AIM OF THE EXERCISE >> Your reply should repeat all records verbatim and contain no images.

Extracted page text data
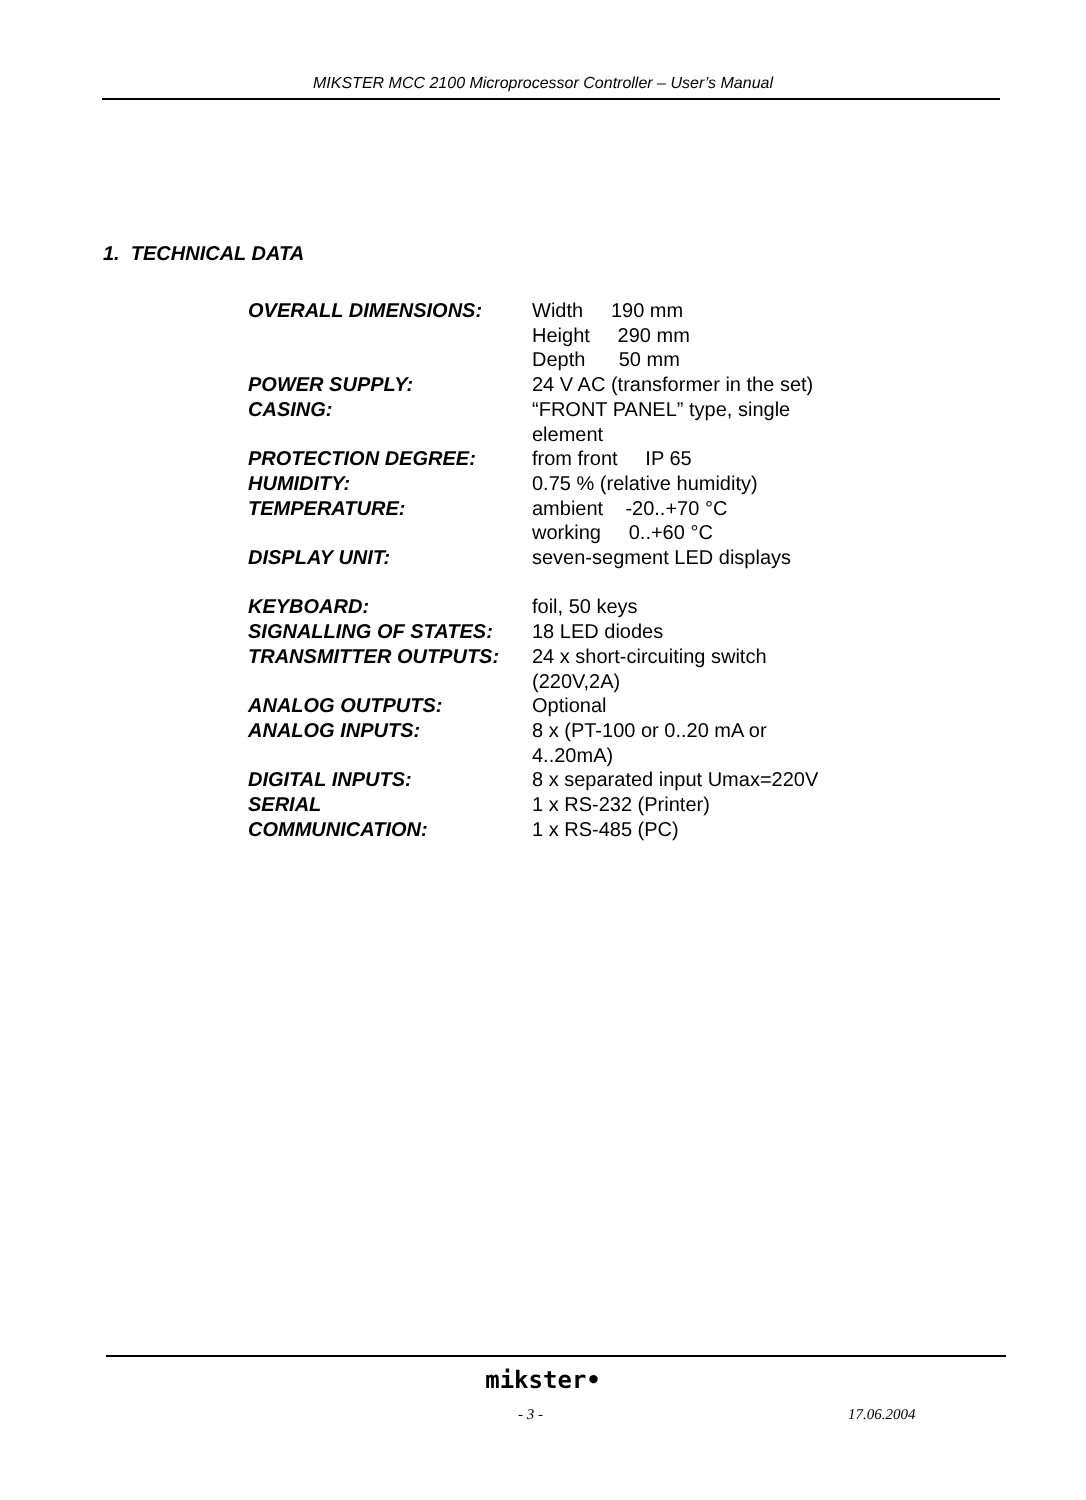MIKSTER MCC 2100 Microprocessor Controller – User’s Manual
1. TECHNICAL DATA
| OVERALL DIMENSIONS: | Width 190 mm Height 290 mm Depth 50 mm |
| POWER SUPPLY: | 24 V AC (transformer in the set) |
| CASING: | “FRONT PANEL” type, single element |
| PROTECTION DEGREE: | from front IP 65 |
| HUMIDITY: | 0.75 % (relative humidity) |
| TEMPERATURE: | ambient -20..+70 °C working 0..+60 °C |
| DISPLAY UNIT: | seven-segment LED displays |
| KEYBOARD: | foil, 50 keys |
| SIGNALLING OF STATES: | 18 LED diodes |
| TRANSMITTER OUTPUTS: | 24 x short-circuiting switch (220V,2A) |
| ANALOG OUTPUTS: | Optional |
| ANALOG INPUTS: | 8 x (PT-100 or 0..20 mA or 4..20mA) |
| DIGITAL INPUTS: | 8 x separated input Umax=220V |
| SERIAL COMMUNICATION: | 1 x RS-232 (Printer) 1 x RS-485 (PC) |
mikster•
- 3 - 17.06.2004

ANSWER BOX >>
MIKSTER MCC 2100 Microprocessor Controller – User’s Manual
1. TECHNICAL DATA
| OVERALL DIMENSIONS: | Width 190 mm Height 290 mm Depth 50 mm |
| POWER SUPPLY: | 24 V AC (transformer in the set) |
| CASING: | “FRONT PANEL” type, single element |
| PROTECTION DEGREE: | from front IP 65 |
| HUMIDITY: | 0.75 % (relative humidity) |
| TEMPERATURE: | ambient -20..+70 °C working 0..+60 °C |
| DISPLAY UNIT: | seven-segment LED displays |
| KEYBOARD: | foil, 50 keys |
| SIGNALLING OF STATES: | 18 LED diodes |
| TRANSMITTER OUTPUTS: | 24 x short-circuiting switch (220V,2A) |
| ANALOG OUTPUTS: | Optional |
| ANALOG INPUTS: | 8 x (PT-100 or 0..20 mA or 4..20mA) |
| DIGITAL INPUTS: | 8 x separated input Umax=220V |
| SERIAL COMMUNICATION: | 1 x RS-232 (Printer) 1 x RS-485 (PC) |
mikster•
- 3 - 17.06.2004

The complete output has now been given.